Hundreds Gather in Downtown L.A. to Commemorate Armenian Genocide

Ani Asatryan
El Vaquero Staff Writer

Thousands of Armenians crowded the streets of Hollywood Wednesday to march for the recognition of the Armenian Genocide and to demand justice for the 1.5 million people killed in 1915 by the Ottoman Turks.

According to police estimates, about 3,500 people were present in the district of Little Armenia in Hollywood for the march organized by the United Armenian Students, going the two-mile distance holding banners, chanting, and singing.

Streets had to be blocked off the ways between Sunset and Hollywood Boulevards and between Hobart Boulevard and Western Avenue to allow for the moving crowds.

As the march commenced around 11 am, people of all ages dressed in black were present to walk under any condition. Despite the rain beginning to fall at the march’s start, people continued to walk.
“It gave people a lot more energy,” said Christina Kegeyan, Public Relations chairperson of the Advisory Board of the U.A.S. “It became a lot more sentimental when those people continued to march even though it was raining.”

The marchers met speeches at their trail’s end. “Our land was taken from us,” Archbishop Vatche Hovsepyan of the Armenian Apostolic Church reminded them.
“We were massacred on our lands.”

A representative from Gov.
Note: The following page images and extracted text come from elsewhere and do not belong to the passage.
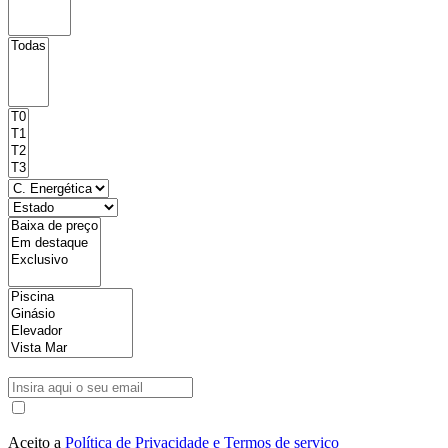
Aceito a
Política de Privacidade e Termos de serviço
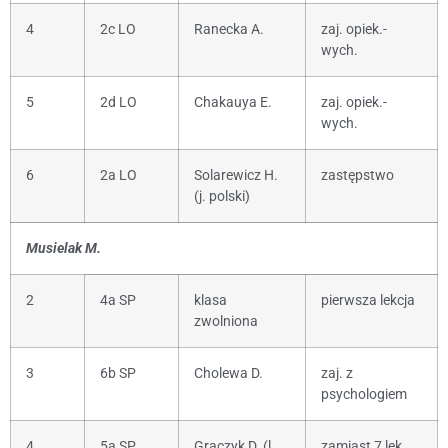
4
2c LO
Ranecka A.
zaj. opiek.-
wych.
5
2d LO
Chakauya E.
zaj. opiek.-
wych.
6
2a LO
Solarewicz H.
zastępstwo
(j. polski)
Musielak M.
2
4a SP
klasa
pierwsza lekcja
zwolniona
3
6b SP
Cholewa D.
zaj. z
psychologiem
4
5a SP
Graczyk D. (l.
zamiast 7 lek.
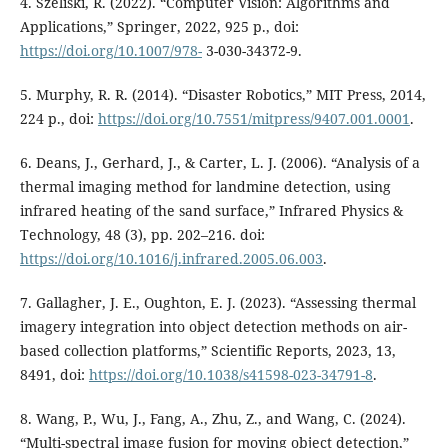
4. Szeliski, R. (2022). “Computer Vision: Algorithms and
Applications,” Springer, 2022, 925 p., doi:
https://doi.org/10.1007/978-
3-030-34372-9.
5. Murphy, R. R. (2014). “Disaster Robotics,” MIT Press, 2014,
224 p., doi:
https://doi.org/10.7551/mitpress/9407.001.0001
.
6. Deans, J., Gerhard, J., & Carter, L. J. (2006). “Analysis of a
thermal imaging method for landmine detection, using
infrared heating of the sand surface,” Infrared Physics &
Technology, 48 (3), pp. 202–216. doi:
https://doi.org/10.1016/j.infrared.2005.06.003
.
7. Gallagher, J. E., Oughton, E. J. (2023). “Assessing thermal
imagery integration into object detection methods on air-
based collection platforms,” Scientific Reports, 2023, 13,
8491, doi:
https://doi.org/10.1038/s41598-023-34791-8
.
8. Wang, P., Wu, J., Fang, A., Zhu, Z., and Wang, C. (2024).
“Multi-spectral image fusion for moving object detection,”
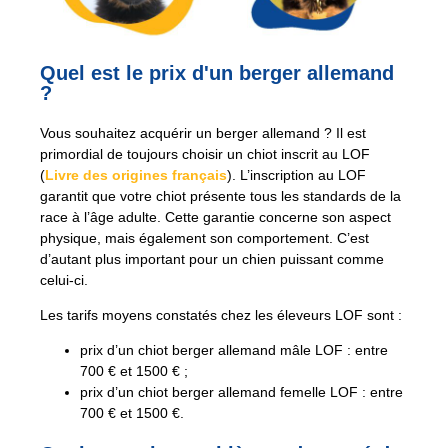
Quel est le prix d'un berger allemand
?
Vous souhaitez acquérir un berger allemand ? Il est
primordial de toujours choisir un chiot inscrit au LOF
(
Livre des origines français
). L’inscription au LOF
garantit que votre chiot présente tous les standards de la
race à l’âge adulte. Cette garantie concerne son aspect
physique, mais également son comportement. C’est
d’autant plus important pour un chien puissant comme
celui-ci.
Les tarifs moyens constatés chez les éleveurs LOF sont :
prix d’un chiot berger allemand mâle LOF : entre
700 € et 1500 € ;
prix d’un chiot berger allemand femelle LOF : entre
700 € et 1500 €.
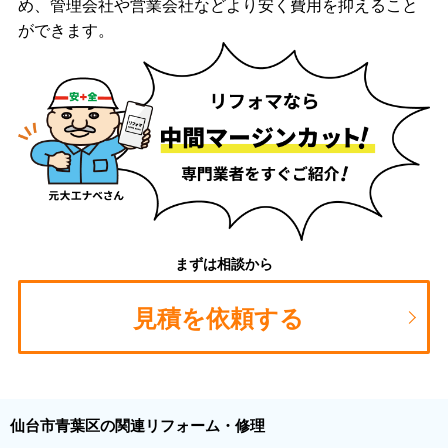
め、管理会社や営業会社などより安く費用を抑えること
ができます。
まずは相談から
見積を依頼する
仙台市青葉区の関連リフォーム・修理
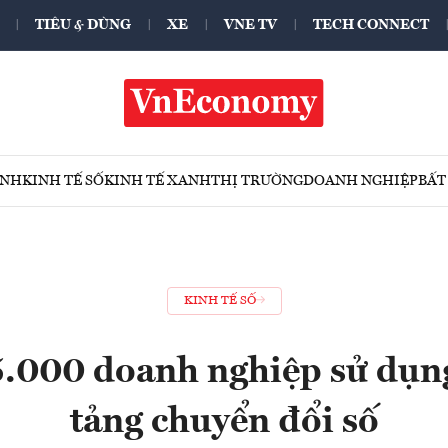
TIÊU & DÙNG
XE
VNE TV
TECH CONNECT
ÍNH
KINH TẾ SỐ
KINH TẾ XANH
THỊ TRƯỜNG
DOANH NGHIỆP
BẤT
KINH TẾ SỐ
.000 doanh nghiệp sử dụng
tảng chuyển đổi số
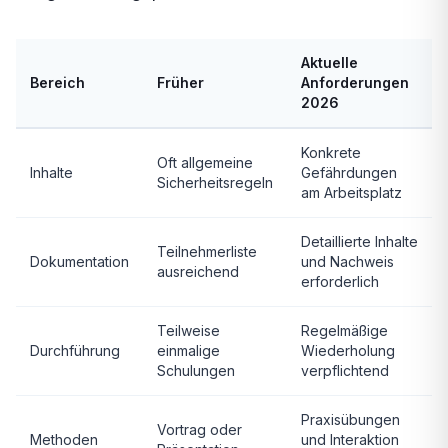
Aktuelle
Bereich
Früher
Anforderungen
2026
Konkrete
Oft allgemeine
Inhalte
Gefährdungen
Sicherheitsregeln
am Arbeitsplatz
Detaillierte Inhalte
Teilnehmerliste
Dokumentation
und Nachweis
ausreichend
erforderlich
Teilweise
Regelmäßige
Durchführung
einmalige
Wiederholung
Schulungen
verpflichtend
Praxisübungen
Vortrag oder
Methoden
und Interaktion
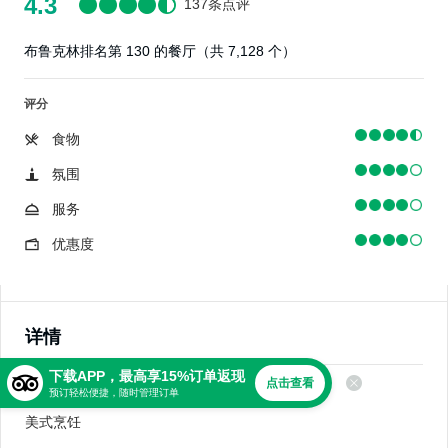
4.3
137条点评
布鲁克林排名第 130 的餐厅（共 7,128 个）
评分
食物
氛围
服务
优惠度
详情
下载APP，最高享15%订单返现
点击查看
美食
预订轻松便捷，随时管理订单
美式烹饪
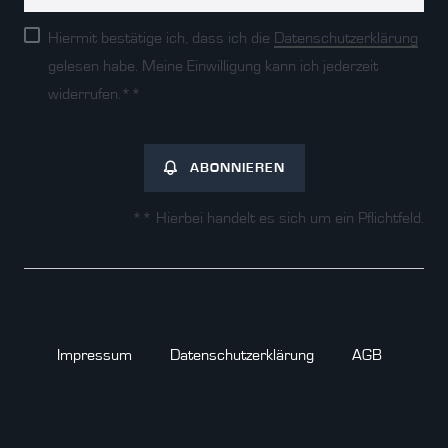
Honig
Hiermit bestätige ich, dass ich die
Daten­schutz­erklärung
gelesen habe. Meine Einwilligung kann ich jederzeit
widerrufen.**
ABONNIEREN
** Hierbei handelt es sich um ein Pflichtfeld.
Impressum
Daten­schutz­erklärung
AGB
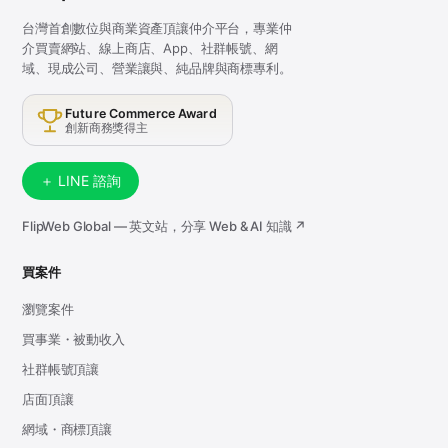
台灣首創數位與商業資產頂讓仲介平台，專業仲
介買賣網站、線上商店、App、社群帳號、網
域、現成公司、營業讓與、純品牌與商標專利。
Future Commerce Award
創新商務獎得主
＋ LINE 諮詢
FlipWeb Global — 英文站，分享 Web & AI 知識 ↗
買案件
瀏覽案件
買事業・被動收入
社群帳號頂讓
店面頂讓
網域・商標頂讓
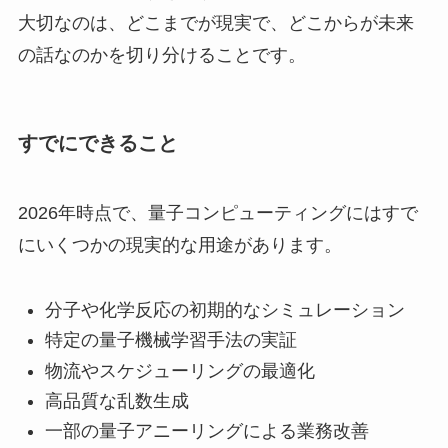
大切なのは、どこまでが現実で、どこからが未来
の話なのかを切り分けることです。
すでにできること
2026年時点で、量子コンピューティングにはすで
にいくつかの現実的な用途があります。
分子や化学反応の初期的なシミュレーション
特定の量子機械学習手法の実証
物流やスケジューリングの最適化
高品質な乱数生成
一部の量子アニーリングによる業務改善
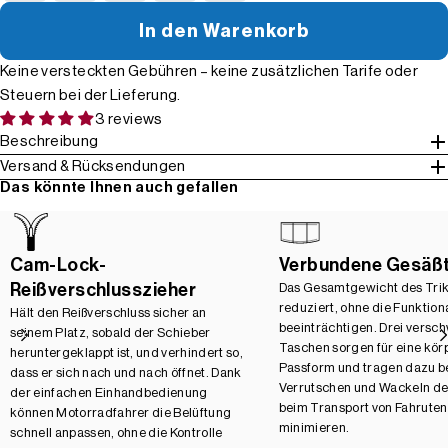
In den Warenkorb
Keine versteckten Gebühren – keine zusätzlichen Tarife oder
Steuern bei der Lieferung.
3 reviews
Beschreibung
Versand & Rücksendungen
Das könnte Ihnen auch gefallen
Cam-Lock-
Verbundene Gesäß
Reißverschlusszieher
Das Gesamtgewicht des Trik
reduziert, ohne die Funktiona
Hält den Reißverschluss sicher an
beeinträchtigen. Drei versc
seinem Platz, sobald der Schieber
Taschen sorgen für eine kö
heruntergeklappt ist, und verhindert so,
Passform und tragen dazu be
dass er sich nach und nach öffnet. Dank
Verrutschen und Wackeln d
der einfachen Einhandbedienung
beim Transport von Fahrutens
können Motorradfahrer die Belüftung
minimieren.
schnell anpassen, ohne die Kontrolle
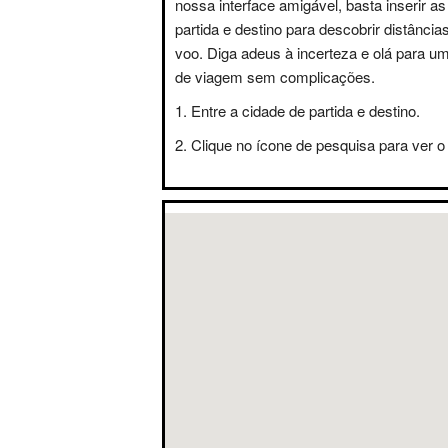
nossa interface amigável, basta inserir a
partida e destino para descobrir distânci
voo. Diga adeus à incerteza e olá para u
de viagem sem complicações.
Entre a cidade de partida e destino.
Clique no ícone de pesquisa para ver o 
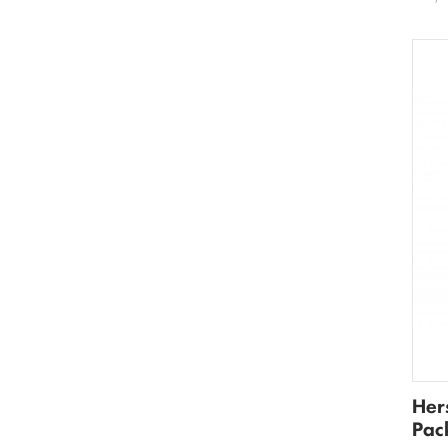
Her
Pac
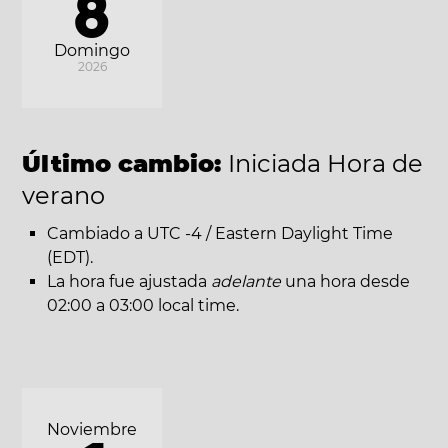
8
Domingo
2026
Último cambio:
Iniciada Hora de
verano
Cambiado a UTC -4 / Eastern Daylight Time
(EDT).
La hora fue ajustada
adelante
una hora desde
02:00 a 03:00 local time.
Noviembre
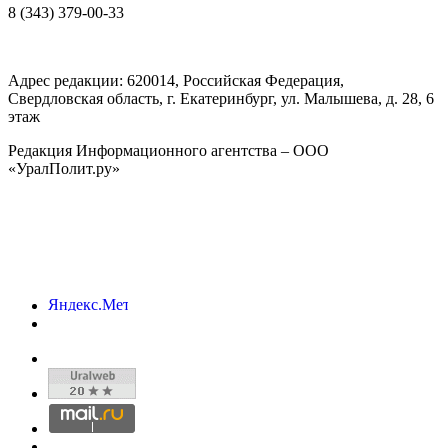
8 (343) 379-00-33
Адрес редакции:
620014
, Российская Федерация,
Свердловская область, г.
Екатеринбург
,
ул. Малышева, д. 28
, 6
этаж
Редакция Информационного агентства – ООО
«УралПолит.ру»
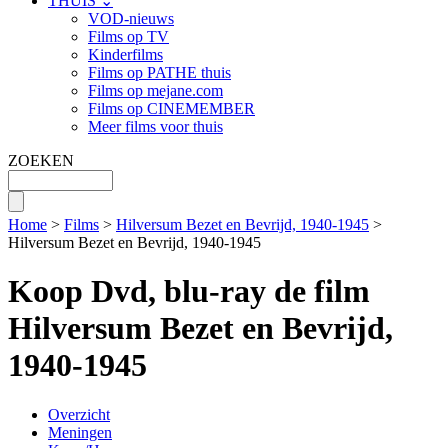
THUIS ⌄
VOD-nieuws
Films op TV
Kinderfilms
Films op PATHE thuis
Films op mejane.com
Films op CINEMEMBER
Meer films voor thuis
ZOEKEN
Home
>
Films
>
Hilversum Bezet en Bevrijd, 1940-1945
>
Hilversum Bezet en Bevrijd, 1940-1945
Koop Dvd, blu-ray de film
Hilversum Bezet en Bevrijd,
1940-1945
Overzicht
Meningen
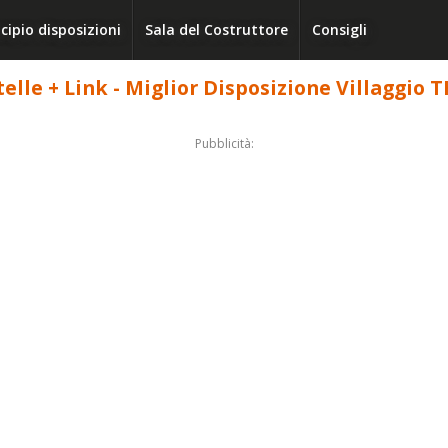
cipio disposizioni
Sala del Costruttore
Consigli
telle + Link - Miglior Disposizione Villaggio 
Pubblicità:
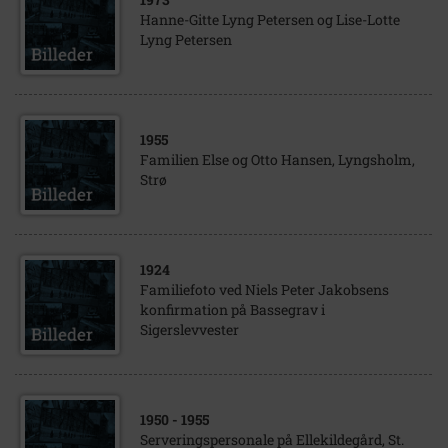
Hanne-Gitte Lyng Petersen og Lise-Lotte
Lyng Petersen
1955
Familien Else og Otto Hansen, Lyngsholm,
Strø
1924
Familiefoto ved Niels Peter Jakobsens
konfirmation på Bassegrav i
Sigerslevvester
1950
- 1955
Serveringspersonale på Ellekildegård, St.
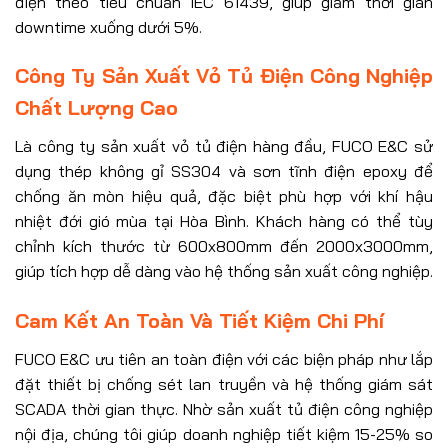
điện theo tiêu chuẩn IEC 61439, giúp giảm thời gian
downtime xuống dưới 5%.
Công Ty Sản Xuất Vỏ Tủ Điện Công Nghiệp
Chất Lượng Cao
Là công ty sản xuất vỏ tủ điện hàng đầu, FUCO E&C sử
dụng thép không gỉ SS304 và sơn tĩnh điện epoxy để
chống ăn mòn hiệu quả, đặc biệt phù hợp với khí hậu
nhiệt đới gió mùa tại Hòa Bình. Khách hàng có thể tùy
chỉnh kích thước từ 600x800mm đến 2000x3000mm,
giúp tích hợp dễ dàng vào hệ thống sản xuất công nghiệp.
Cam Kết An Toàn Và Tiết Kiệm Chi Phí
FUCO E&C ưu tiên an toàn điện với các biện pháp như lắp
đặt thiết bị chống sét lan truyền và hệ thống giám sát
SCADA thời gian thực. Nhờ sản xuất tủ điện công nghiệp
nội địa, chúng tôi giúp doanh nghiệp tiết kiệm 15-25% so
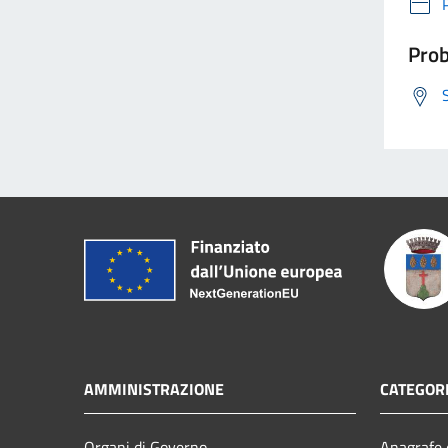
Prob
AMMINISTRAZIONE
CATEGORI
Organi di Governo
Anagrafe e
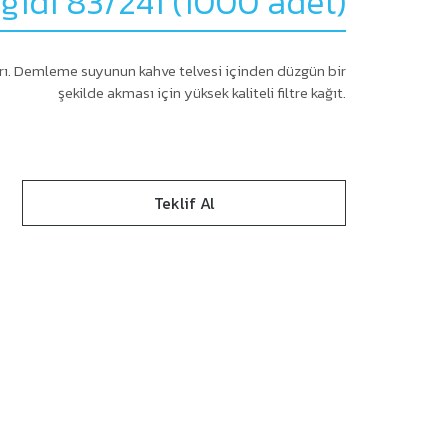
ağıdı 83/241 (1000 adet)
tları. Demleme suyunun kahve telvesi içinden düzgün bir
şekilde akması için yüksek kaliteli filtre kağıt.
Teklif Al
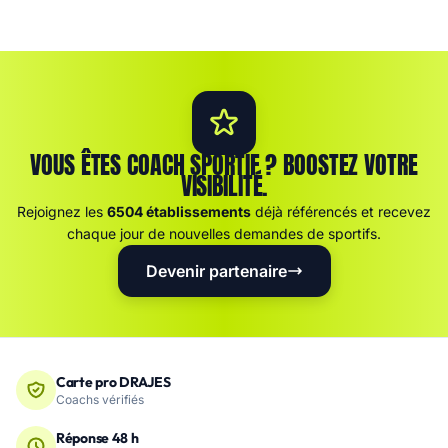
VOUS ÊTES COACH SPORTIF ? BOOSTEZ VOTRE
VISIBILITÉ.
Rejoignez les
6504 établissements
déjà référencés et recevez
chaque jour de nouvelles demandes de sportifs.
Devenir partenaire
Carte pro DRAJES
Coachs vérifiés
Réponse 48 h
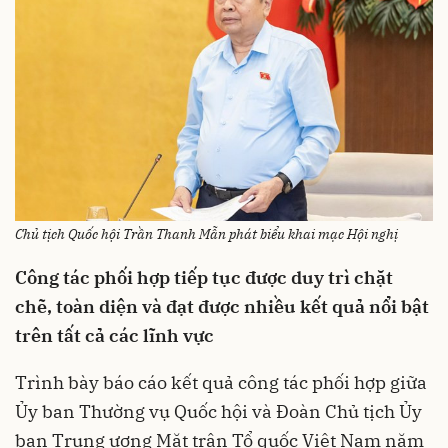
Chủ tịch Quốc hội Trần Thanh Mẫn phát biểu khai mạc Hội nghị
Công tác phối hợp tiếp tục được duy trì chặt
chẽ, toàn diện và đạt được nhiều kết quả nổi bật
trên tất cả các lĩnh vực
Trình bày báo cáo kết quả công tác phối hợp giữa
Ủy ban Thường vụ Quốc hội và Đoàn Chủ tịch Ủy
ban Trung ương Mặt trận Tổ quốc Việt Nam năm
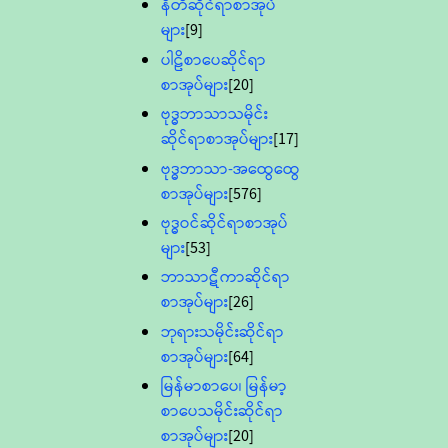
နီတိဆိုင်ရာစာအုပ်
များ
[9]
ပါဠိစာပေဆိုင်ရာ
စာအုပ်များ
[20]
ဗုဒ္ဓဘာသာသမိုင်း
ဆိုင်ရာစာအုပ်များ
[17]
ဗုဒ္ဓဘာသာ-အထွေထွေ
စာအုပ်များ
[576]
ဗုဒ္ဓဝင်ဆိုင်ရာစာအုပ်
များ
[53]
ဘာသာဋီကာဆိုင်ရာ
စာအုပ်များ
[26]
ဘုရားသမိုင်းဆိုင်ရာ
စာအုပ်များ
[64]
မြန်မာစာပေ၊ မြန်မာ့
စာပေသမိုင်းဆိုင်ရာ
စာအုပ်များ
[20]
Gray Davis’ office announced that the state recognized April 24th as a day of remembrance for the Armenian Genocide.

After the march, a “Protest Against Inhumanity” organized by the Armenian Youth Federation was held from 4 to 6 p.m. in front of the Turkish Consulate on Wilshire Boulevard.

People marched up and down the block holding signs that read “Turkey guilty of Genocide” and “We Want Justice.”

Protestors were handed crosses with flowers painted black to carry.

A three-mile “March for Humanity,” taking about 300 youths to the Turkish Consulate for a candlelight vigil on Sunday, made one of the local events in the days before April 24.

“[The genocide] was done against our ancestors, but the bigger issue is that it was done against humanity,” said Ara Khachtourian, editor of Asbarez newspaper. “Before we are Armenians, we are humans.”

On Tuesday, various colleges and universities, among them Cal State University of Northridge and University of California at Los Angeles, held various commemoration ceremonies. Ferrahian Armenian School in Encino also held a youth rally organized by A.Y.F. later that day.

Ardashes Kassakhian, Armenian National Committee Government Relations Director for the Western Region was present for most of the events and ended his speech Wednesday by saying “We will achieve recognition, and we will achieve it in our lifetime.”